After Doing the above, we'll be able to use this model in Python with two lines:
Let's run sibila CLI to get help:
> sibila --help
usage: sibila [-h] [--version] {models,formats,hub} ...
Sibila CLI tool for managing models and formats.
options:
-h, --help show this help message and exit
--version show program's version number and exit
actions:
Use 'models' and 'formats' to manage, 'hub' to search and download models.
{models,formats,hub} Run 'sibila {command} --help' for specific help.
For help, check https://jndiogo.github.io/sibila/
Sibila CLI has three modes:
- models: to edit a 'models.json' file, create model entries set format, etc.
- formats: to edit a 'formats.json' file, add new formats, etc.
- hub: search and download models from Hugging Face model hub.
Specific help for each mode is available by doing: sibila mode --help
Let's download the Rocket 3B model, a small but capable model, fine-tuned for chat/instruct prompts:
https://huggingface.co/TheBloke/rocket-3B-GGUF
We'll use a "sibila hub -d" command to download to "../../models" folder. We'll get the 4-bit quantization (Q4_K_M):
> sibila hub -d 'TheBloke/rocket-3B-GGUF' -f Q4_K_M -m '../../models'
Searching...
Downloading model 'TheBloke/rocket-3B-GGUF' file 'rocket-3b.Q4_K_M.gguf' to '../../models/rocket-3b.Q4_K_M.gguf'
Download complete.
For information about this and other models, please visit https://huggingface.co
After this command, the "rocket-3b.Q4_K_M.gguf" file has now been downloaded to the "../../models" folder.
We'll now register it with the Models factory, which is located in the folder to where we downloaded the model.
This can be done by editing the "models.json" file directly or even simpler, with a "sibila models -s" command:
> sibila models -s llamacpp:rocket rocket-3b.Q4_K_M.gguf -m '../../models'
Using models directory '../../models'
Set model 'llamacpp:rocket' with name='rocket-3b.Q4_K_M.gguf' at '/home/jorge/ai/sibila/models/models.json'.
An entry has now been created in "models.json" for this model.
However, we did not set the chat template format - but let's first test if the downloaded GGUF file already includes it in its metadata.
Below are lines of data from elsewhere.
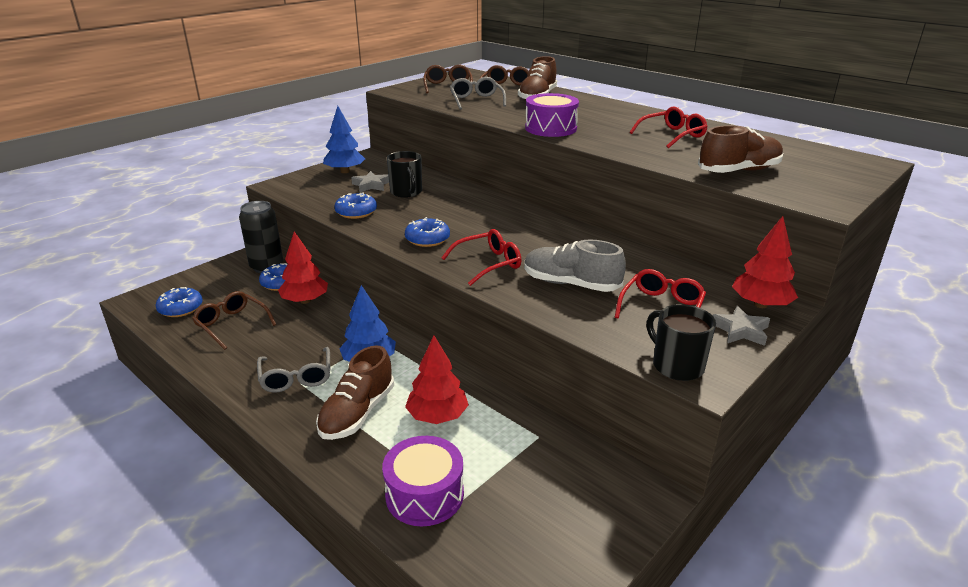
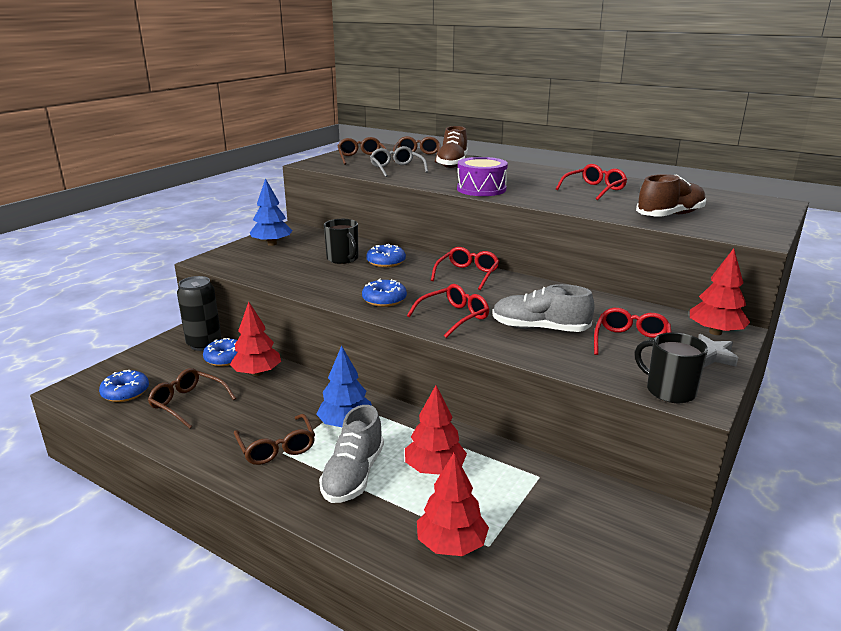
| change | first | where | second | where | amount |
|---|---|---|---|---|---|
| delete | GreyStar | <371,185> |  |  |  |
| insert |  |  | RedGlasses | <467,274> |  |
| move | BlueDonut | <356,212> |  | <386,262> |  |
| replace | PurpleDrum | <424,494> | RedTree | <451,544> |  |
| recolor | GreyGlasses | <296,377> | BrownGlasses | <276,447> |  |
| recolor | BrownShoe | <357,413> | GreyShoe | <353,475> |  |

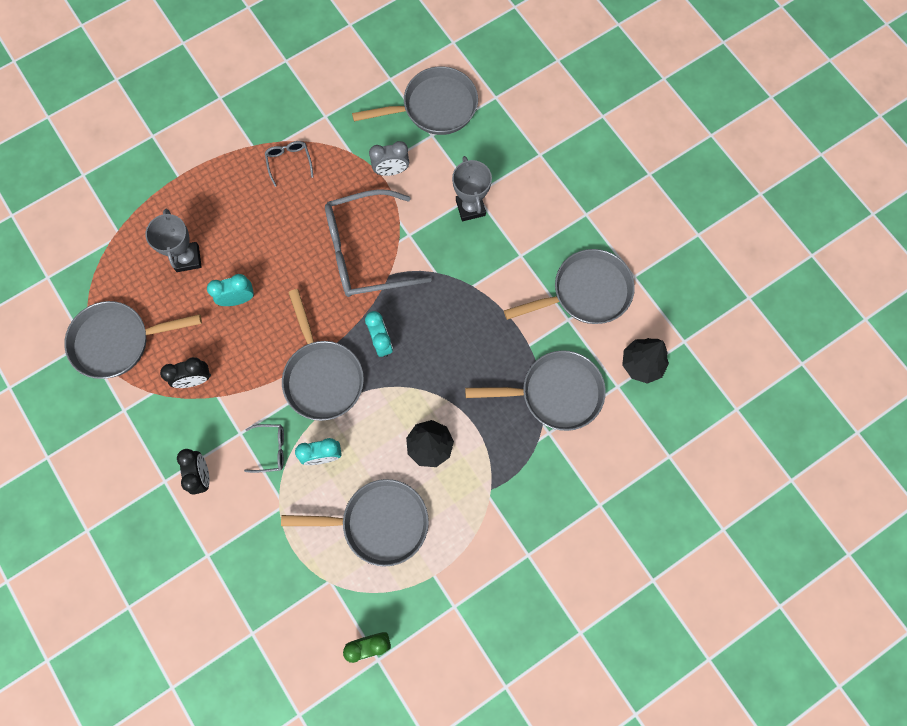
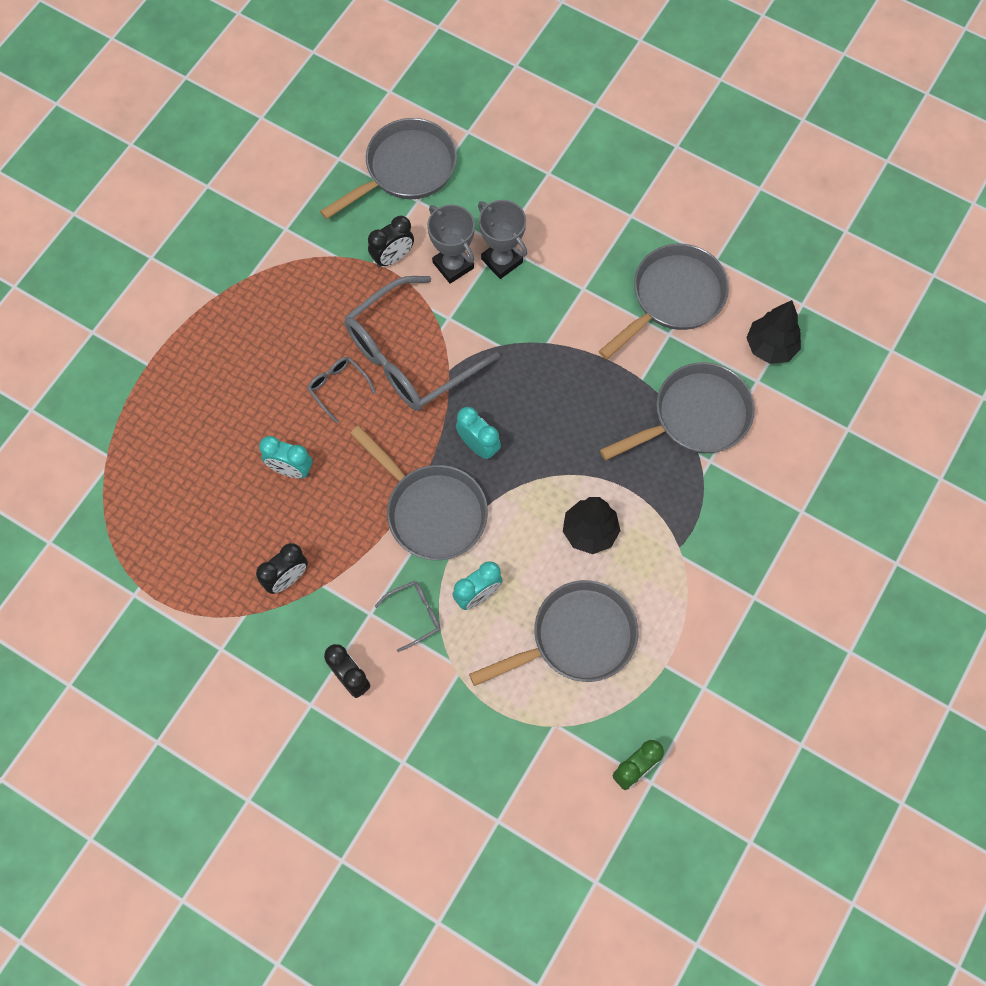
| change | first | where | second | where | amount |
|---|---|---|---|---|---|
| delete | GreyPan | <117,341> |  |  |  |
| move | GreyTrophy | <187,258> |  | <453,265> |  |
| move | GreyGlasses | <289,162> |  | <338,387> |  |
| recolor | GreyClock | <391,171> | BlackClock | <393,257> |  |
| rotate | TurquoiseClock | <238,299> |  | <291,469> | 120 degrees counterclockwise |

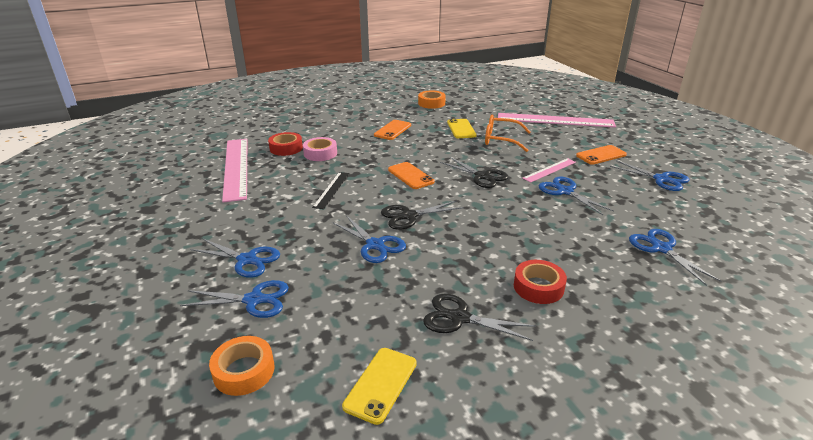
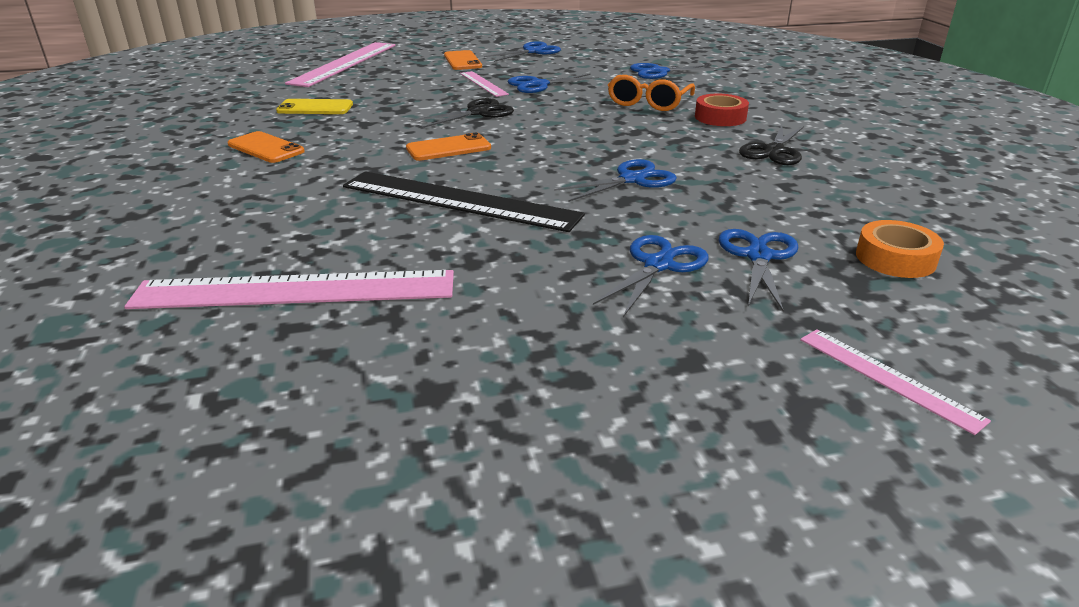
| change | first | where | second | where | amount |
|---|---|---|---|---|---|
| delete | RedTape | <286,148> |  |  |  |
| delete | PinkTape | <320,153> |  |  |  |
| delete | YellowPhone | <380,384> |  |  |  |
| delete | BlackScissors | <409,216> |  |  |  |
| delete | OrangeTape | <431,103> |  |  |  |
| insert |  |  | PinkRuler | <888,378> |  |
| move | OrangeGlasses | <501,140> |  | <648,102> |  |
| resize | BlackRuler | <331,190> |  | <459,201> | x1.98 |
This is done with "sibila models -t":
> sibila models -t llamacpp:rocket -m '../../models'
Using models directory '../../models'
Testing model 'llamacpp:rocket'...
Error: Could not find a suitable chat template format for this model. Without a format, fine-tuned models cannot function properly. See the docs on how you can fix this: either setup the format in Models factory, or provide the chat template in the 'format' arg.
Error. Looks like we need to set the chat template format!
Checking the model's page, we find that it uses the ChatML prompt/chat template, which is great because it's one of the base formats included with Sibila.
So let's set the template format in the "llamacpp:rocket" entry we've just created:
> sibila models -f llamacpp:rocket chatml -m '../../models'
Using models directory '/home/jorge/ai/sibila/models'
Updated model 'llamacpp:rocket' with format 'chatml' at '/home/jorge/ai/sibila/models/models.json'.
Let's now test again:
> sibila models -t llamacpp:rocket -m '../../models'
Using models directory '../../models'
Testing model 'llamacpp:rocket'...
Model 'llamacpp:rocket' was properly created and should run fine.
Great - the model passed the test and should be ready for use.
Let's try using it from Python:
from sibila import Models
Models.setup("../../models") # the folder with models and configs
model = Models.create("llamacpp:rocket") # model name in provider:name format
model("Hello there!")
"Hello! I am an AI language model and I'm here to assist you with your questions or provide information if you have any. I am programmed to be polite and respectful, so please let me know how I can help you today."
Seems to be working - and politely too!